I am currently trying to implement a machine learning algorithm that involves the logistic loss function in MATLAB. Unfortunately, I am having some trouble due to numerical overflow.
In general, for a given an input s, the value of the logistic function is:
log(1 + exp(s))
and the slope of the logistic loss function is:
exp(s)./(1 + exp(s)) = 1./(1 + exp(-s))
In my algorithm, the value of s = X*beta. Here X is a matrix with N data points and P features per data point (i.e. size(X)=[N,P]) and beta is a vector of P coefficients for each feature such that size(beta)=[P 1].
I am specifically interested in calculating the average value and gradient of the Logistic function for given value of beta.

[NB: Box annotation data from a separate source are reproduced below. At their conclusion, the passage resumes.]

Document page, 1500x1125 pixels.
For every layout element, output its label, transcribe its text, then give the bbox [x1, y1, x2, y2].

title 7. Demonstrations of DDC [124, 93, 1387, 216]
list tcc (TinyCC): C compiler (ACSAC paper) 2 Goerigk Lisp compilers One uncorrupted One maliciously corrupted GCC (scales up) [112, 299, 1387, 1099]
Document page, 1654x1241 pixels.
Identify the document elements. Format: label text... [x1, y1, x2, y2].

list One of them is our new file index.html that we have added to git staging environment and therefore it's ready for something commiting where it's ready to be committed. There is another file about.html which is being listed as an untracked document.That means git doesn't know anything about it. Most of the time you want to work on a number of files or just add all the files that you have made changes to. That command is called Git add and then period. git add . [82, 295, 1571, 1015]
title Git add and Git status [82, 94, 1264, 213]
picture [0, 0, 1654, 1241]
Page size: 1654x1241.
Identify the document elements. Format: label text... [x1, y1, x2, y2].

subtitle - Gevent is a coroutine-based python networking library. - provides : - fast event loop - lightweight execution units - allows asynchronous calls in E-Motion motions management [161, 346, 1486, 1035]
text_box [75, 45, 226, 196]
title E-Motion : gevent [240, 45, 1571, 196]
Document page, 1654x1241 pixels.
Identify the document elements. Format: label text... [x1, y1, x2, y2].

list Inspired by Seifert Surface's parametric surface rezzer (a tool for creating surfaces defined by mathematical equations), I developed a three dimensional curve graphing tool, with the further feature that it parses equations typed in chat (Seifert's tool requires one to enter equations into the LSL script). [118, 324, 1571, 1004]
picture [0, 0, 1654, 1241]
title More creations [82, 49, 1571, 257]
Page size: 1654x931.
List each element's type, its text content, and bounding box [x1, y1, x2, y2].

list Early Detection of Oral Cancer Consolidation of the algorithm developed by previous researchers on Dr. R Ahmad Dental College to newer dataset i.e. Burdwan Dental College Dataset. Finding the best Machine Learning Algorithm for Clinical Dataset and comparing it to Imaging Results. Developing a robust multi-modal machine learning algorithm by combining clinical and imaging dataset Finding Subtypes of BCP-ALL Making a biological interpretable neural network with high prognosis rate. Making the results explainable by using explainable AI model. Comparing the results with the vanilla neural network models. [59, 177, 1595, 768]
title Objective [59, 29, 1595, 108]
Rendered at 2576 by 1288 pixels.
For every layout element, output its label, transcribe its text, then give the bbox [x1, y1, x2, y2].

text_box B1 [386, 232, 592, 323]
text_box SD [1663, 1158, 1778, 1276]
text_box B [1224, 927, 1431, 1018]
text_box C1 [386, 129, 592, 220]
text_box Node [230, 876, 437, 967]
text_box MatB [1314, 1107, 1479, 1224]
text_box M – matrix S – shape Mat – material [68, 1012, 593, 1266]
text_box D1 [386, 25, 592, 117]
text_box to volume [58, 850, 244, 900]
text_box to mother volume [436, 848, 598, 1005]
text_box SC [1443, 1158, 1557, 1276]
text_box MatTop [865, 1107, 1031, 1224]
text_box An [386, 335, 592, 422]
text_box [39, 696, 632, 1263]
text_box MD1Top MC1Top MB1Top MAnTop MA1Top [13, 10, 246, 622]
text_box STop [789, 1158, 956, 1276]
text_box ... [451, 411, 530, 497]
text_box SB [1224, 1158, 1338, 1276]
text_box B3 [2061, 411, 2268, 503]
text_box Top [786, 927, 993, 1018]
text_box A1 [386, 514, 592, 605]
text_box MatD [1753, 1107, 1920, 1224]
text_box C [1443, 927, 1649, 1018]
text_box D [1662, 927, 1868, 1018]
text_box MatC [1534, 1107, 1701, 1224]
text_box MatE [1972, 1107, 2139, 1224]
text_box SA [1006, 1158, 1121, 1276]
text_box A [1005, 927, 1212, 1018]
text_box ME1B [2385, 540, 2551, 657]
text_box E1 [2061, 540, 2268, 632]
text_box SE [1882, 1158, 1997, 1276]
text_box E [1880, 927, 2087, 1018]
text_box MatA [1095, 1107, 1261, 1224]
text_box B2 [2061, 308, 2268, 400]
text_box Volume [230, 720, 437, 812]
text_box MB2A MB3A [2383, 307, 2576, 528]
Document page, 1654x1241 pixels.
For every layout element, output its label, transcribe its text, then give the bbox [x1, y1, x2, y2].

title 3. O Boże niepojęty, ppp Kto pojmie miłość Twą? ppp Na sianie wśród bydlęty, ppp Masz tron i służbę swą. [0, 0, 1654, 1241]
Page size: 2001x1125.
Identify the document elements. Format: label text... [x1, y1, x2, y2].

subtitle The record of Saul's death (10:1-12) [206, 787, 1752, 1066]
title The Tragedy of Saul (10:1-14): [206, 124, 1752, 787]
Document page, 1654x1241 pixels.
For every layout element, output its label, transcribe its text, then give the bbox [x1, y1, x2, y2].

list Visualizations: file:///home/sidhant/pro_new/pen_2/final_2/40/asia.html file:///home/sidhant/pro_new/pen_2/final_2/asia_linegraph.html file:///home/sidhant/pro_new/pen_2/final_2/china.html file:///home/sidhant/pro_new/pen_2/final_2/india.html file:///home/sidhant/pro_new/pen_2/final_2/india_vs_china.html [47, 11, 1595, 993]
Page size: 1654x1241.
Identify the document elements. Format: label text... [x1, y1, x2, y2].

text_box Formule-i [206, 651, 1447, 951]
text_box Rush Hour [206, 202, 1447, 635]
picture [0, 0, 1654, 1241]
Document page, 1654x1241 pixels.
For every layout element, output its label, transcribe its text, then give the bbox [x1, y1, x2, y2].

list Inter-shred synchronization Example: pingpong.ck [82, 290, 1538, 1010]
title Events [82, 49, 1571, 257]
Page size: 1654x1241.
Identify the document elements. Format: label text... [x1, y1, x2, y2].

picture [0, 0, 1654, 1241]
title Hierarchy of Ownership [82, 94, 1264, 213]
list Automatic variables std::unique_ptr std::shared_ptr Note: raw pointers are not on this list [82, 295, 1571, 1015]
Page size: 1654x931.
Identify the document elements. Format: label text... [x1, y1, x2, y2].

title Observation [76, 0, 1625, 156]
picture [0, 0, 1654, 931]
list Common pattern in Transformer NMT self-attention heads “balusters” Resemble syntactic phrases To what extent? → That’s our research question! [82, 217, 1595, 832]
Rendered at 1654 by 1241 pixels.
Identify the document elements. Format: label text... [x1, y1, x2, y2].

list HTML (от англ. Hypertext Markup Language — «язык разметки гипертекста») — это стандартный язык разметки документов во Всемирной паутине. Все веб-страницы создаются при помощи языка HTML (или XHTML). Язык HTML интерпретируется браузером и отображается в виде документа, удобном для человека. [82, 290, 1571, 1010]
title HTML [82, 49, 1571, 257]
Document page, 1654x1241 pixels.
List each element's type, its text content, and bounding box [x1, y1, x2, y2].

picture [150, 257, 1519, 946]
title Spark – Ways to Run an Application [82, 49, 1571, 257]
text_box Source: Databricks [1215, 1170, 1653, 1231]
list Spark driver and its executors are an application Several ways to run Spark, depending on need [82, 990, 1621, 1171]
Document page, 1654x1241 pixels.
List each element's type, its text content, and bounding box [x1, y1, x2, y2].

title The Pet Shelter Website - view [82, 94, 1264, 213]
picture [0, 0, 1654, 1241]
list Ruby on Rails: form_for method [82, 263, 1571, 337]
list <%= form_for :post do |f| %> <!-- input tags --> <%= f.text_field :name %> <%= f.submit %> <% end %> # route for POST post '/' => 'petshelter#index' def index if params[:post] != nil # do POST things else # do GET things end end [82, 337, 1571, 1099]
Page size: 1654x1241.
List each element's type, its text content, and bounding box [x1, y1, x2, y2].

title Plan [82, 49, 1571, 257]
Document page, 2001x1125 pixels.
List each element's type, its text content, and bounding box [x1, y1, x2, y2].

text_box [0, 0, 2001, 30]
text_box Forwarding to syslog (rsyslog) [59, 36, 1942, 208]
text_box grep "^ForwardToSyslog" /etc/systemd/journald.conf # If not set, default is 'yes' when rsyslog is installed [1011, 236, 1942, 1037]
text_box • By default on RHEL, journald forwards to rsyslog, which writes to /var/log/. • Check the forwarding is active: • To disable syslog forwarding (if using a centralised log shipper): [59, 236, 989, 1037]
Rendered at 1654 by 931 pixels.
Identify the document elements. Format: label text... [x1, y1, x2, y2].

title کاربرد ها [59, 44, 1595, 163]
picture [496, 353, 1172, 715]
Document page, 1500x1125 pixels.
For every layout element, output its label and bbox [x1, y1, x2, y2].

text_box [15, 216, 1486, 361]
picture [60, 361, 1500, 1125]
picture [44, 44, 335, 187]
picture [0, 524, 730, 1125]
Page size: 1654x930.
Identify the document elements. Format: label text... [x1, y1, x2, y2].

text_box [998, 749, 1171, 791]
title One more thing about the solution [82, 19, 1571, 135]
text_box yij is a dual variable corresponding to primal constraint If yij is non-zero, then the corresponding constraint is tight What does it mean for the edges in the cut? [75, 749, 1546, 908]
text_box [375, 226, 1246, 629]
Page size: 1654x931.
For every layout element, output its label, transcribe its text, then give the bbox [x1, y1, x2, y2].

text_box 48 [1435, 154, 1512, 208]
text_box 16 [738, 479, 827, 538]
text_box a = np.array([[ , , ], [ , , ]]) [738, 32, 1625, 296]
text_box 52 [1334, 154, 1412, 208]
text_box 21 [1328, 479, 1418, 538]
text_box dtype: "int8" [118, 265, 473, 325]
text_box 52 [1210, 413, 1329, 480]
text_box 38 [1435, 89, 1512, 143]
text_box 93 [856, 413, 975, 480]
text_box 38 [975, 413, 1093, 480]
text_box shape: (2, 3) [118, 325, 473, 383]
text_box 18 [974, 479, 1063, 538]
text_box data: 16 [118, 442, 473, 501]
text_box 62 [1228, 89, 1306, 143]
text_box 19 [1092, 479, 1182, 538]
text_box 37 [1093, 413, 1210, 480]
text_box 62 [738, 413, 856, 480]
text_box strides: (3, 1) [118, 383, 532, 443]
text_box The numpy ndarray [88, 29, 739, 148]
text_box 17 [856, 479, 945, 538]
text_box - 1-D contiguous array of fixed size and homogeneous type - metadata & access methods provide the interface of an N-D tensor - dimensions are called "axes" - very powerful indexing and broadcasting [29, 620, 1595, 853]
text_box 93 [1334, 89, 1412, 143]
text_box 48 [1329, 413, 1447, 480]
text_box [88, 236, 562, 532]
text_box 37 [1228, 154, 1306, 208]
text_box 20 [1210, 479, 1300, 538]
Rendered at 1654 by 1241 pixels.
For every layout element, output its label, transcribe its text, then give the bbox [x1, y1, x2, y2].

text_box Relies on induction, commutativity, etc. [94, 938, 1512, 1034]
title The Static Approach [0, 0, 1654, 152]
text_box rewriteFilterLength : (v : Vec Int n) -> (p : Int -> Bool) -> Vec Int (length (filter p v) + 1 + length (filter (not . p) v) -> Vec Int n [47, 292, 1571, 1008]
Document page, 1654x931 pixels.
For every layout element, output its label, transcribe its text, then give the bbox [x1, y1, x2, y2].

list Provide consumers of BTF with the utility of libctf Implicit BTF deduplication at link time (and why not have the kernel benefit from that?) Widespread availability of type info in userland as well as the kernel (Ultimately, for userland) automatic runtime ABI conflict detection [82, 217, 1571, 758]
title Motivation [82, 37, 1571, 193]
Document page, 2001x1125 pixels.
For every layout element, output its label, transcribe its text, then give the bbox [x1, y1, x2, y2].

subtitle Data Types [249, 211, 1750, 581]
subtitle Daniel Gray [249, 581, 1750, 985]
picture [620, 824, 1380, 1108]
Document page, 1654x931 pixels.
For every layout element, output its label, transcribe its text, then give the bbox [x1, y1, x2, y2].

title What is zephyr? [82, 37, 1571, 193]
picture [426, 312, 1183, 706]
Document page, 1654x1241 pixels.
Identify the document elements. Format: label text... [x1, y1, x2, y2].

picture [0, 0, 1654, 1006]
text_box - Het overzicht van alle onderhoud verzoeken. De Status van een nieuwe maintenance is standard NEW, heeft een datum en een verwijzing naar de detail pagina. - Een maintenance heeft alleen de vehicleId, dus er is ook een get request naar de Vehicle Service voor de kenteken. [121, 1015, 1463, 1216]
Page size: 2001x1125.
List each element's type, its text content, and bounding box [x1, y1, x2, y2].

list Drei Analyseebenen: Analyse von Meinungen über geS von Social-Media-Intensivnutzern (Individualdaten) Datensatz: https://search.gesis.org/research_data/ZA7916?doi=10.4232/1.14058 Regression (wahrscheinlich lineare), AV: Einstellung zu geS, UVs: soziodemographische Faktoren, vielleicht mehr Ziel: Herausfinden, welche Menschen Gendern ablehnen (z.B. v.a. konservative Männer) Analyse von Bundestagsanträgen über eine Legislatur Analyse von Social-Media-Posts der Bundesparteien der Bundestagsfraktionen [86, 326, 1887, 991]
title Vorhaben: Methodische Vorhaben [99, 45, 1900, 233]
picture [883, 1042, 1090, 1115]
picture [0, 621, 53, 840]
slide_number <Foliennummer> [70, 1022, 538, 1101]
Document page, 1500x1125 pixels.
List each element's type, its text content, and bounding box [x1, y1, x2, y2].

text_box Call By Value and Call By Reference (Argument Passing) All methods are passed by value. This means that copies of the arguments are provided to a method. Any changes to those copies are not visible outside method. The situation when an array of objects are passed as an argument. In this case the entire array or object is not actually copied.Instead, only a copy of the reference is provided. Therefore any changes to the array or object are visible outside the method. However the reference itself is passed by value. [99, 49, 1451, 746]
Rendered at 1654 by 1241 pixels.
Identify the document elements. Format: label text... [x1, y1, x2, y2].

The average value of the Logistic function w.r.t to a value of beta is:
L = 1/N * sum(log(1+exp(X*beta)),1)
The average value of the slope of the Logistic function w.r.t. to a value of b is:
dL = 1/N * sum((exp(X*beta)./(1+exp(X*beta))' X, 1)'
Note that size(dL) = [P 1].
My issue is that these expressions keep producing numerical overflows. The problem effectively comes from the fact that exp(s)=Inf when s>1000 and exp(s)=0 when s<-1000.
I am looking for a solution such that s can take on any value in floating point arithmetic. Ideally, I would also really appreciate a solution that allows me to evaluate the value and gradient in a vectorized / efficient way.